INPUT MATERIAL =

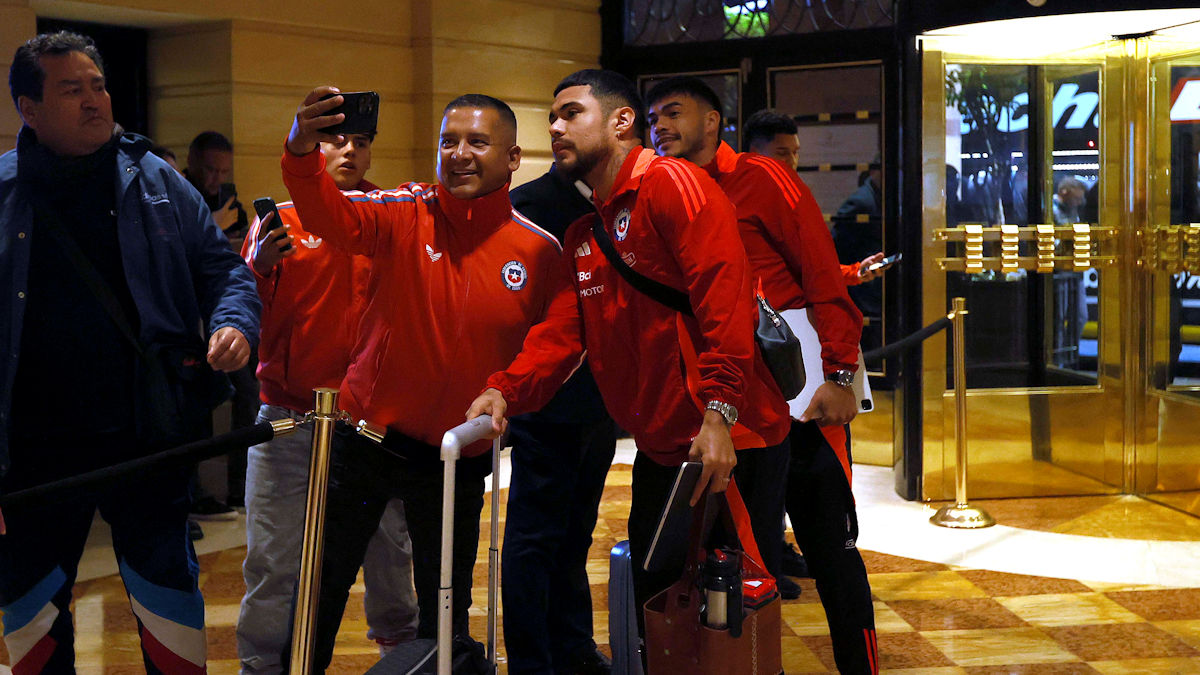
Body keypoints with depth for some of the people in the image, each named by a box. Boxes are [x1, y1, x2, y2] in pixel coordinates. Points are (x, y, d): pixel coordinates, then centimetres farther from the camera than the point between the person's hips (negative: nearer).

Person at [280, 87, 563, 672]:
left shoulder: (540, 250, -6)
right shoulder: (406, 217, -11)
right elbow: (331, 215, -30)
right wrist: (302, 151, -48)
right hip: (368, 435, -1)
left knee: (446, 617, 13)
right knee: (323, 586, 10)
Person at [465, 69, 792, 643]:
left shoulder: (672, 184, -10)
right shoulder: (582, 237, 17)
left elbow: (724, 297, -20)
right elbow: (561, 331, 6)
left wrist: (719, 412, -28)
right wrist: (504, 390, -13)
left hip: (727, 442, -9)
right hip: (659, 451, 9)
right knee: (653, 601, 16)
* * *
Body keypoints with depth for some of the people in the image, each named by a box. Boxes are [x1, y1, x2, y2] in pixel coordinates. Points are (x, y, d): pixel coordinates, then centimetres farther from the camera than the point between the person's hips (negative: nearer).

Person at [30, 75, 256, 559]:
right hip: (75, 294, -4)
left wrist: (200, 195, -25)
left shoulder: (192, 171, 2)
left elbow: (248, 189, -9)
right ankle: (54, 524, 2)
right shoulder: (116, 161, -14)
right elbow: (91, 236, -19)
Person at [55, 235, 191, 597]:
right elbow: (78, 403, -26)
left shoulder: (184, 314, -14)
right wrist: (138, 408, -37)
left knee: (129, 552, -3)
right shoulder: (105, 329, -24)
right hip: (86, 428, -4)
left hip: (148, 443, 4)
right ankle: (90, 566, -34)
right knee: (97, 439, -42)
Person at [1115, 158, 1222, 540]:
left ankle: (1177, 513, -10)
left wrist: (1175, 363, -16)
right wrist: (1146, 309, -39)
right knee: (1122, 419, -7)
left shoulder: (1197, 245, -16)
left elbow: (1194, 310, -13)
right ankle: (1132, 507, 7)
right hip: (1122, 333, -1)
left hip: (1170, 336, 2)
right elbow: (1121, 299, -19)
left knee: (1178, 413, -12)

WHAT THE TASK REQUIRES = Please rewrite the listing from the line with "right shoulder: (406, 217, -11)" up to and including the line with "right knee: (653, 601, 16)", changing "wrist" to "hand" and leaving everything else unchanged.

SOLVED EXERCISE =
right shoulder: (406, 217, -11)
right elbow: (331, 215, -30)
right hand: (302, 151, -48)
right hip: (368, 435, -1)
left knee: (446, 617, 13)
right knee: (323, 586, 10)
Person at [465, 69, 792, 643]:
left shoulder: (672, 184, -10)
right shoulder: (582, 237, 17)
left elbow: (724, 297, -20)
right elbow: (561, 331, 6)
left hand: (719, 412, -28)
right hand: (504, 390, -13)
left hip: (727, 442, -9)
right hip: (659, 451, 9)
right knee: (653, 601, 16)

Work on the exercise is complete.